The samples are degreased and exposed for 10 days to a moist
ammonia-air mixture in a glass container of volume 0.02 ± 0.01
m3.
An aqueous ammonia solution, having a density of 0.94 g/cm3, should be maintained in the bottom of the container, approximately
40 mm below the bottom of the samples. A volume of aqueous ammonia
solution corresponding to 0.01 ml per cubic centimetre of the volume
of the container will give approximately the following atmospheric
concentrations: 35% ammonia, 5% water vapour, and 60% air. The inlet
of each sample should be sealed with a nonreactive cap, e.g. plastic.
The moist ammonia-air mixture should be maintained as closely
as possible at atmospheric pressure, with the temperature maintained
at 34 ± 2°C. Provision should be made for venting the chamber
via a capillary tube to avoid the build-up of pressure. Specimens
should be shielded from condensate drippage.
After exposure, rinse and dry the nozzles, and conduct a
detailed examination. If a crack, delamination or failure of any operating
part is observed, the nozzle(s) should be subjected to a leak resistance
test at the rated pressure for 1 min and to the functional test at
the minimum flowing pressure (see 3.1.5).
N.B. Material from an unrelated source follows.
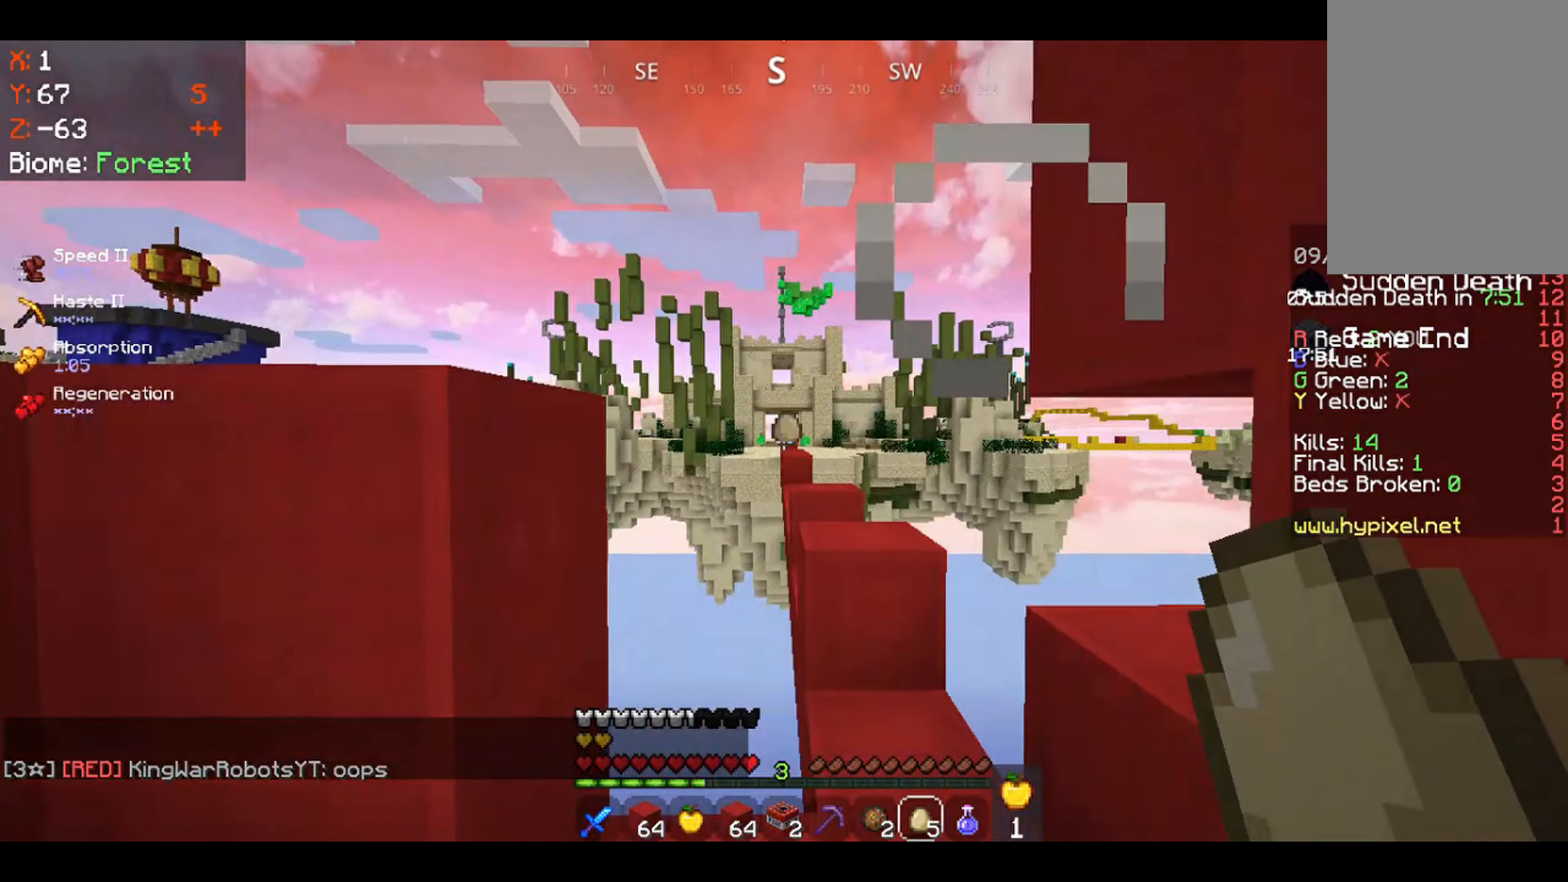
{"keys": [], "mouse": [], "events": [[83, "s", "up"]]}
Nozzles showing cracking, delamination or failure of any
non-operating part should not show evidence of separation of permanently
attached parts when subjected to flowing water at the rated working
pressure for 30 min.
4.12.2 Stress-Corrosion
Cracking of Stainless Steel Nozzle Parts (see
3.11.1
)
4.12.2.1 Five samples are to be degreased prior
to being exposed to the magnesium chloride solution.
4.12.2.2 Parts used in nozzles are to be place
in a 500-millilitre flask that is fitted with a thermometer and a
wet condenser approximately 760 mm long. the flask is to be filled
approximately one-half full with 42% by weight magnesium chloride
solution, placed on a thermostatically-controlled electrically heated
mantel, and maintained at a boiling temperature of 150 ± 1°C.
The parts are to be unassembled, that is, not contained in a nozzle
assembly. The exposure is to last for 500 hours.
4.12.2.3 After exposure period, the test samples
are to be removed from the boiling magnesium chloride solution and
rinsed in deionized water.
4.12.2.4 The test samples are then to be examined
using a microscope having a magnification of 25X for any cracking,
delamination, or other degradation as a result of the test exposure.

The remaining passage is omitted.